The CAP theorem, formulated by Eric Brewer, states that it is impossible for a distributed data store to simultaneously provide more than two out of the following three guarantees:
- Consistency (C): Every read receives the most recent write or an error.
- Availability (A): Every request receives a (non-error) response, without the guarantee that it contains the most recent write.
- Partition Tolerance (P): The system continues to operate despite an arbitrary number of messages being dropped (or delayed) by the network between nodes.
Because distributed systems are built on asynchronous networks, network partitions are inevitable. Therefore, a distributed system must choose Partition Tolerance. The real choice is between Consistency and Availability during a partition.
| System Type | Benefit | Common Example |
|---|---|---|
| CP | Consistent + Partition Tolerant | HBase, MongoDB |
| AP | Available + Partition Tolerant | Cassandra, DynamoDB |
| CA | Consistent + Available | RDBMS (on a single node) |
When a network partition occurs, the nodes on different sides of the partition cannot communicate.
CP (Consistency + Partition Tolerance)
If the system chooses consistency over availability, it must ensure that no stale data is returned. Therefore, nodes that cannot communicate with the primary or a majority of nodes will simply return an error (or time out) rather than return potentially outdated information.
- Examples: HBase, MongoDB (default), Redis, Zookeeper.
AP (Availability + Partition Tolerance)
If the system chooses availability over consistency, it will return the most recent version of the data it has, even if it cannot guarantee it is the absolute latest version.
- Examples: Cassandra, CouchDB, DynamoDB, Riak.
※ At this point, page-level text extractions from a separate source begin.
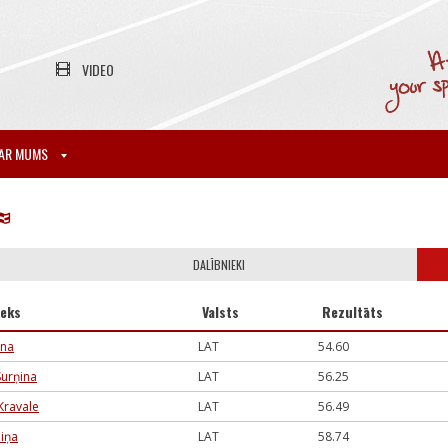
VIDEO
AR MUMS
DALĪBNIEKI
ieks
Valsts
Rezultāts
una
LAT
54.60
Surņina
LAT
56.25
Kravale
LAT
56.49
niņa
LAT
58.74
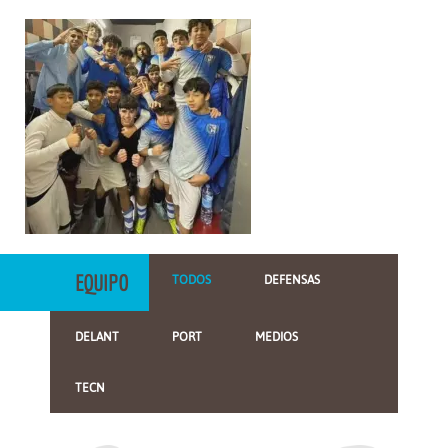
EQUIPO
TODOS
DEFENSAS
DELANT
PORT
MEDIOS
TECN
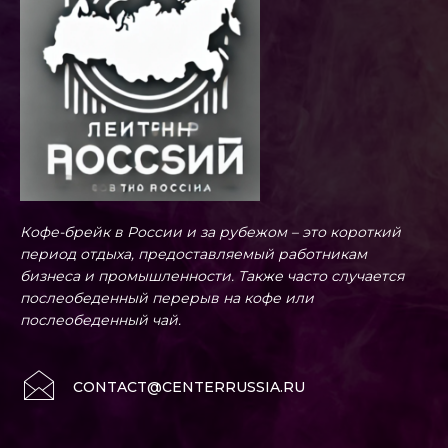
Кофе-брейк в России и за рубежом – это короткий
период отдыха, предоставляемый работникам
бизнеса и промышленности. Также часто случается
послеобеденный перерыв на кофе или
послеобеденный чай.
CONTACT@CENTERRUSSIA.RU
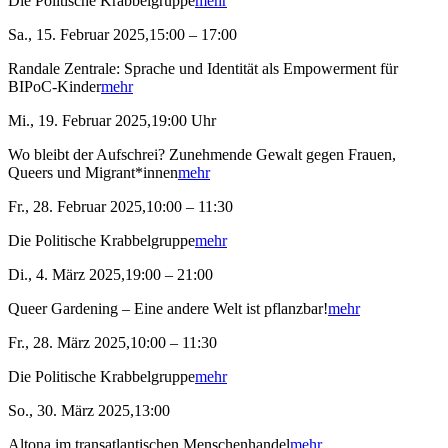
Die Politische Krabbelgruppe
mehr
Sa., 15. Februar 2025,15:00 – 17:00
Randale Zentrale: Sprache und Identität als Empowerment für
BIPoC-Kinder
mehr
Mi., 19. Februar 2025,19:00 Uhr
Wo bleibt der Aufschrei? Zunehmende Gewalt gegen Frauen,
Queers und Migrant*innen
mehr
Fr., 28. Februar 2025,10:00 – 11:30
Die Politische Krabbelgruppe
mehr
Di., 4. März 2025,19:00 – 21:00
Queer Gardening – Eine andere Welt ist pflanzbar!
mehr
Fr., 28. März 2025,10:00 – 11:30
Die Politische Krabbelgruppe
mehr
So., 30. März 2025,13:00
Altona im transatlantischen Menschenhandel
mehr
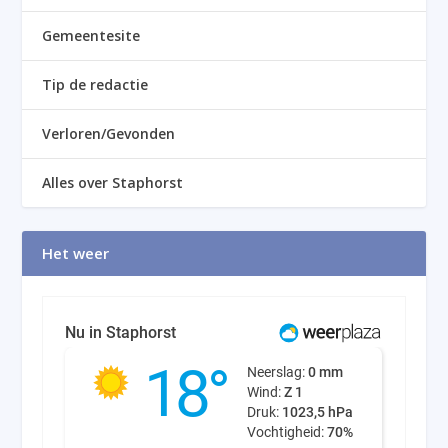
Gemeentesite
Tip de redactie
Verloren/Gevonden
Alles over Staphorst
Het weer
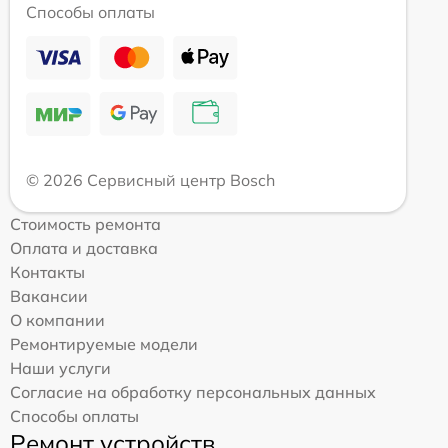
Способы оплаты
© 2026 Сервисный центр Bosch
Стоимость ремонта
Оплата и доставка
Контакты
Вакансии
О компании
Ремонтируемые модели
Наши услуги
Согласие на обработку персональных данных
Способы оплаты
Ремонт устройств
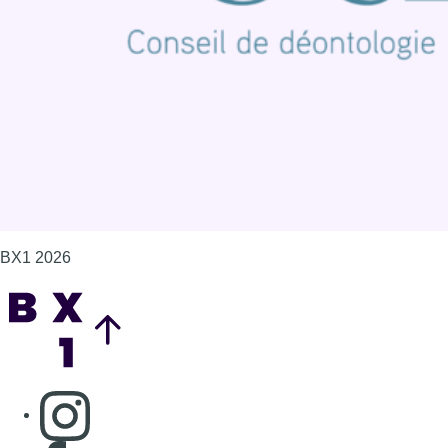
Politique de cookies (UE)
Gérer les cookies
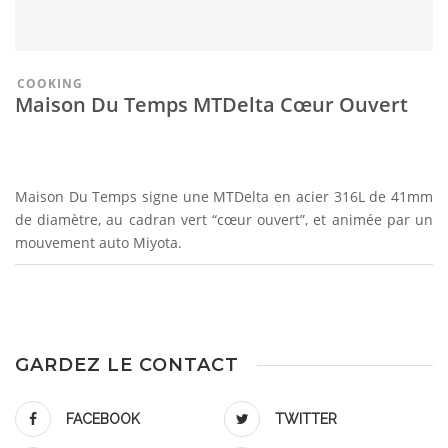
COOKING
Maison Du Temps MTDelta Cœur Ouvert
Maison Du Temps signe une MTDelta en acier 316L de 41mm
de diamètre, au cadran vert “cœur ouvert”, et animée par un
mouvement auto Miyota.
GARDEZ LE CONTACT
FACEBOOK
TWITTER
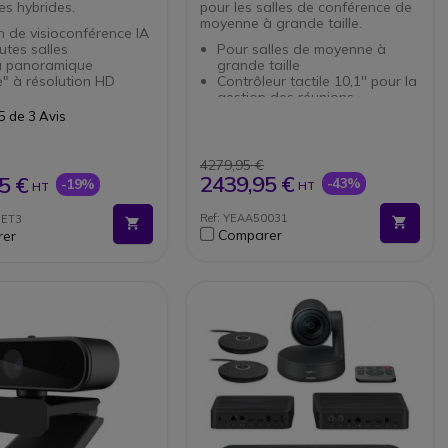
es hybrides.
pour les salles de conférence de
moyenne à grande taille.
n de visioconférence IA
utes salles
Pour salles de moyenne à
 panoramique
grande taille
e" à résolution HD
Contrôleur tactile 10,1'' pour la
gestion des réunions
 à 360° sur 3 mètres
Compatibilité native Teams et
5 de 3 Avis
 point automatique sur
Zoom
eur actif
3 caméras de 50MP avec
 de 8 micros
résolution 4K
4279,95 €
ectionnels à formation
Fonctions IA : cadrage
2439,95 €
5 €
-43%
-19%
HT
HT
sceau
automatique, suivi du locuteur
 sonore à 5,5 mètres
16 micros MEMS avec capture
Ref: YEAA50031
EET3
tance
à 10m
Comparer
er
ion Plug & Play en
Audio stéréo : 4 haut-parleurs
intégrés
ble avec tous les
Cache objectif motorisé
ls de visioconférence
Capacité BYOD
System Trade-offs Analysis
Visualizing a Network Partition (P)
| System Type | During Partition | Use Case |
|---|---|---|
| CP | Returns Error/Timeout | Banking, Billing, Inventory |
| AP | Returns Stale Data | Social Media Feeds, Shopping Carts |
The PACELC theorem, described by Daniel Abadi in 2010, extends the CAP theorem by addressing the tradeoff between latency and consistency even when there is no network partition.
PACELC stands for:
- If there is a Partition, how does the system choose between Availability and Consistency?
- Else (no partition), how does the system choose between Latency and Consistency?
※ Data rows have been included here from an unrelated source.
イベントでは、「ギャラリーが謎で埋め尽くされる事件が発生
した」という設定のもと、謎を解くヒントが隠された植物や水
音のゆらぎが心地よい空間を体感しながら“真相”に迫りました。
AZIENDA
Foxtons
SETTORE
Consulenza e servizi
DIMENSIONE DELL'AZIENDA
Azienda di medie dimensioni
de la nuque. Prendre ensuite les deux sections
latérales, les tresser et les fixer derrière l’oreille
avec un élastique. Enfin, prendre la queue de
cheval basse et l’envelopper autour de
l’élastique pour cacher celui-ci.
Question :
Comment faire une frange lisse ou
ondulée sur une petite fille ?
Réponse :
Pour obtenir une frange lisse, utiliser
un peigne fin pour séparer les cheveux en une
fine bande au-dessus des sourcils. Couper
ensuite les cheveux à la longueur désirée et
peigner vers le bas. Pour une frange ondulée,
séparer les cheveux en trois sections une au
Common PACELC Classifications
- PA/EL: Choose availability during partition, low latency during normal operation (e.g., DynamoDB, Cassandra).
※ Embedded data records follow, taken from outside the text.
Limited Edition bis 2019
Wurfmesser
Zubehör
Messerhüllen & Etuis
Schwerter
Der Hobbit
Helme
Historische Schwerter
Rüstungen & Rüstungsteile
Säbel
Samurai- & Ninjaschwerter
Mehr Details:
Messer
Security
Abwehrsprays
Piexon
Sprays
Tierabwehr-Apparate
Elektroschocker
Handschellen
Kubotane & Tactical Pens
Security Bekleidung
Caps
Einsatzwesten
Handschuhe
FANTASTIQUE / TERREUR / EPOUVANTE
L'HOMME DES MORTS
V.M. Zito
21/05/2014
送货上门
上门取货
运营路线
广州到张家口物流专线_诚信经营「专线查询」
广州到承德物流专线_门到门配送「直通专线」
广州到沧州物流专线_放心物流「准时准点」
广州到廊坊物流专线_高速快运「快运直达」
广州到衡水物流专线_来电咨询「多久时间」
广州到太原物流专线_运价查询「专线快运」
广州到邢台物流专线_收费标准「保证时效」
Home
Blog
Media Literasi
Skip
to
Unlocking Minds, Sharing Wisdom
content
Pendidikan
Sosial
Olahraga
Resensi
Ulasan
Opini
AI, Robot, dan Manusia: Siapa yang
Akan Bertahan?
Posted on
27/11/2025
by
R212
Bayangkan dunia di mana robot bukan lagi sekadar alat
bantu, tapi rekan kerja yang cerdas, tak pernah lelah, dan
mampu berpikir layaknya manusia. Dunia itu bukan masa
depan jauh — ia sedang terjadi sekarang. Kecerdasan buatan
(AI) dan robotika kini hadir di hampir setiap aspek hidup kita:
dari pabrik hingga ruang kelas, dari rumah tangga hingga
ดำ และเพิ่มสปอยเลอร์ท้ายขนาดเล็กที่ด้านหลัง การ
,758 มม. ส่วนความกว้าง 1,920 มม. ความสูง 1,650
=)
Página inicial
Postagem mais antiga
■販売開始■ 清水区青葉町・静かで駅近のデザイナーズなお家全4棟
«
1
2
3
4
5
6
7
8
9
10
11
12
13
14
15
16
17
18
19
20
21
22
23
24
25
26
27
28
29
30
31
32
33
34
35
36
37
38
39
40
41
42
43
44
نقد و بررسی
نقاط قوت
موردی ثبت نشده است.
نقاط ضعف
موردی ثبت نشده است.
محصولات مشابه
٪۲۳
- PC/EC: Choose consistency during partition, consistency during normal operation (e.g., BigTable, HBase).
- PA/EC: Choose availability during partition, but prioritize consistency during normal operation (e.g., MongoDB with primary-only reads).
Even in a perfectly healthy network, sending data to multiple replicas for consistency takes more time than returning a result from a single local node. This latency tax is the core of the else side of PACELC.